Gradient boosted trees: prediction

Once you've run your model, then the next step is to make a prediction with it. sparklyr contains methods for the predict() function from base-R. This means that you can make predictions from Spark models with the same syntax as you would use for predicting a linear regression. predict() takes two arguments: a model, and some testing data.

predict(a_model, testing_data)

A common use case is to compare the predicted responses with the actual responses, which you can draw plots of in R. The code pattern for preparing this data is as follows. Note that currently adding a prediction column has to be done locally, so you must collect the results first.
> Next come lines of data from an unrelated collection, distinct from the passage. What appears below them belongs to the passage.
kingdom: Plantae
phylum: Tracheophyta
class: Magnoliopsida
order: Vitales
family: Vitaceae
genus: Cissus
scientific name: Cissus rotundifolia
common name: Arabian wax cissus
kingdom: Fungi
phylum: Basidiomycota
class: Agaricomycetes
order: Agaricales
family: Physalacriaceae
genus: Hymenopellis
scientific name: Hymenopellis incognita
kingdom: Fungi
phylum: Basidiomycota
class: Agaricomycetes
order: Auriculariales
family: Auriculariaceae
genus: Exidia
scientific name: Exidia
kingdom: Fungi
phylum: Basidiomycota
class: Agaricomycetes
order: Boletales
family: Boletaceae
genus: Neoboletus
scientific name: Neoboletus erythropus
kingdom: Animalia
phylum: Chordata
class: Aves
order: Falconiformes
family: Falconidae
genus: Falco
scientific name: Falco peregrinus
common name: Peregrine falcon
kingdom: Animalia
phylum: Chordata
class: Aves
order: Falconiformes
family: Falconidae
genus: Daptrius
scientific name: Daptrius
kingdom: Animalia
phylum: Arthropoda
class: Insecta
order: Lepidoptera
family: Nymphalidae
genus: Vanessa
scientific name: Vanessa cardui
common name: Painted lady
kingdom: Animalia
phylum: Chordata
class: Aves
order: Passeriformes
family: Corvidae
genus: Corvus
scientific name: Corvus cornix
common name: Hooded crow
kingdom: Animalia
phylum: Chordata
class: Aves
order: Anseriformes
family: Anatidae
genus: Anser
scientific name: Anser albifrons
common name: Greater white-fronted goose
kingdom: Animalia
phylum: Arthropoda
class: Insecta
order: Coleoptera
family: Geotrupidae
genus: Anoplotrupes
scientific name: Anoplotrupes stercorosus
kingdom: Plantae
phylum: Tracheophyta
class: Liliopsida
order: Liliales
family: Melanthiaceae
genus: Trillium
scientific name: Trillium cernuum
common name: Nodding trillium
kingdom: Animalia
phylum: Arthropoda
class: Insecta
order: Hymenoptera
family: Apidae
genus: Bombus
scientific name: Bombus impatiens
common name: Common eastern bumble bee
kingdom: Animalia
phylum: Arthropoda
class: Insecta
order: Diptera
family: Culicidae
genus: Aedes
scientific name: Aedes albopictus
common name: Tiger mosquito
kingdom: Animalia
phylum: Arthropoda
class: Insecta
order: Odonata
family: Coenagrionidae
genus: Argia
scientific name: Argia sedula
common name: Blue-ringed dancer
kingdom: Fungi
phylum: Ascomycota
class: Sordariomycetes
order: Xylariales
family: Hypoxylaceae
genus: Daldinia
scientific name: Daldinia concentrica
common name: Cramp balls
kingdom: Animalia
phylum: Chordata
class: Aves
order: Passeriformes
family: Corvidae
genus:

predicted_vs_actual <- testing_data %>%
  select(response) %>%
  collect() %>%
  mutate(predicted_response = predict(a_model, testing_data))

Instructions

100 XP

A Spark connection has been created for you as spark_conn. Tibbles attached to the training and testing datasets stored in Spark have been pre-defined as track_data_to_model_tbl and track_data_to_predict_tbl respectively. The gradient boosted trees model has been pre-defined as gradient_boosted_trees_model.

  • Select the year column.
  • Collect the results.
  • Add a column containing the predictions.
    • Use mutate() to add a field named predicted_year.
    • This field should be created by calling predict().
    • Pass the model and the testing data to predict().